As an example, let's try a simple prompt to extract specific information from a piece of text.
Prompt:
Extract the name of places in the following text.
Desired format:
Place: <comma_separated_list_of_places>
Input: "Although these developments are encouraging to researchers, much is still a mystery. “We often have a black box between the brain and the effect we see in the periphery,” says Henrique Veiga-Fernandes, a neuroimmunologist at the Champalimaud Centre for the Unknown in Lisbon. “If we want to use it in the therapeutic context, we need to understand the mechanism."
Output:
Place: Champalimaud Centre for the Unknown, Lisbon
The input text is obtained from this Nature article.
Avoid Impreciseness
Given the tips above about being detailed and improving format, it's easy to fall into the trap of wanting to be too clever about prompts and potentially creating imprecise descriptions. It's often better to be specific and direct. The analogy here is very similar to effective communication -- the more direct, the more effective the message gets across.
For example, you might be interested in learning the concept of prompt engineering. You might try something like:
Explain the concept of prompt engineering. Keep the explanation short, only a few sentences, and don't be too descriptive.
It's not clear from the prompt above how many sentences to use and what style. You might still somewhat get good responses with the above prompts but the better prompt would be one that is very specific, concise, and to the point. Something like:
Use 2-3 sentences to explain the concept of prompt engineering to a high school student.
To do or not to do?
Another common tip when designing prompts is to avoid saying what not to do but say what to do instead. This encourages more specificity and focuses on the details that lead to good responses from the model.
Here is an example of a movie recommendation chatbot failing at exactly what I don't want it to do because of how I wrote the instruction -- focusing on what not to do.
Prompt:
The following is an agent that recommends movies to a customer. DO NOT ASK FOR INTERESTS. DO NOT ASK FOR PERSONAL INFORMATION.

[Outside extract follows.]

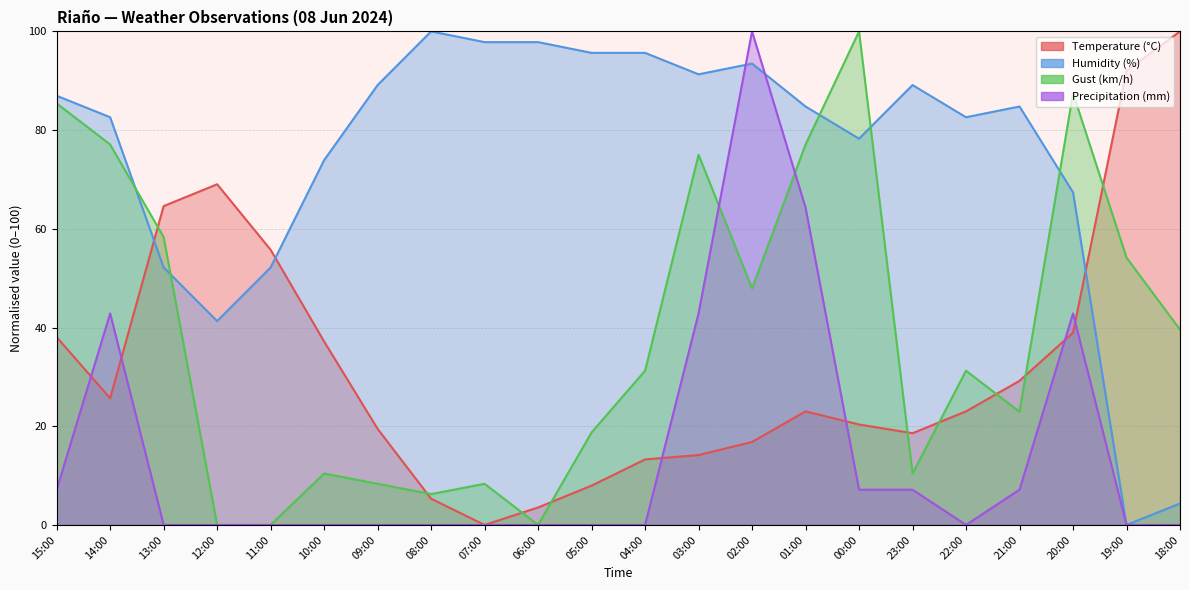

Reading left to right, list all the values displayed in this chart.

Temperature (°C): 38.1	25.7	64.6	69.0	55.8	37.2	19.5	5.3	0.0	3.5	8.0	13.3	14.2	16.8	23.0	20.4	18.6	23.0	29.2	38.9	92.0	100.0
Humidity (%): 87.0	82.6	52.2	41.3	52.2	73.9	89.1	100.0	97.8	97.8	95.7	95.7	91.3	93.5	84.8	78.3	89.1	82.6	84.8	67.4	0.0	4.3
Gust (km/h): 85.4	77.1	58.3	0.0	0.0	10.4	8.3	6.2	8.3	0.0	18.8	31.2	75.0	47.9	77.1	100.0	10.4	31.2	22.9	87.5	54.2	39.6
Precipitation (mm): 7.1	42.9	0.0	0.0	0.0	0.0	0.0	0.0	0.0	0.0	0.0	0.0	42.9	100.0	64.3	7.1	7.1	0.0	7.1	42.9	0.0	0.0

Customer: Please recommend a movie based on my interests.
Agent:
Output:
Sure, I can recommend a movie based on your interests. What kind of movie would you like to watch? Do you prefer action, comedy, romance, or something else?
Here is a better prompt:
Prompt:
The following is an agent that recommends movies to a customer. The agent is responsible to recommend a movie from the top global trending movies. It should refrain from asking users for their preferences and avoid asking for personal information. If the agent doesn't have a movie to recommend, it should respond "Sorry, couldn't find a movie to recommend today.".
Customer: Please recommend a movie based on my interests.
Agent:
Output:
Sorry, I don't have any information about your interests. However, here's a list of the top global trending movies right now: [list of movies]. I hope you find something you like!
Some of the examples above were adopted from the "Best practices for prompt engineering with OpenAI API" article.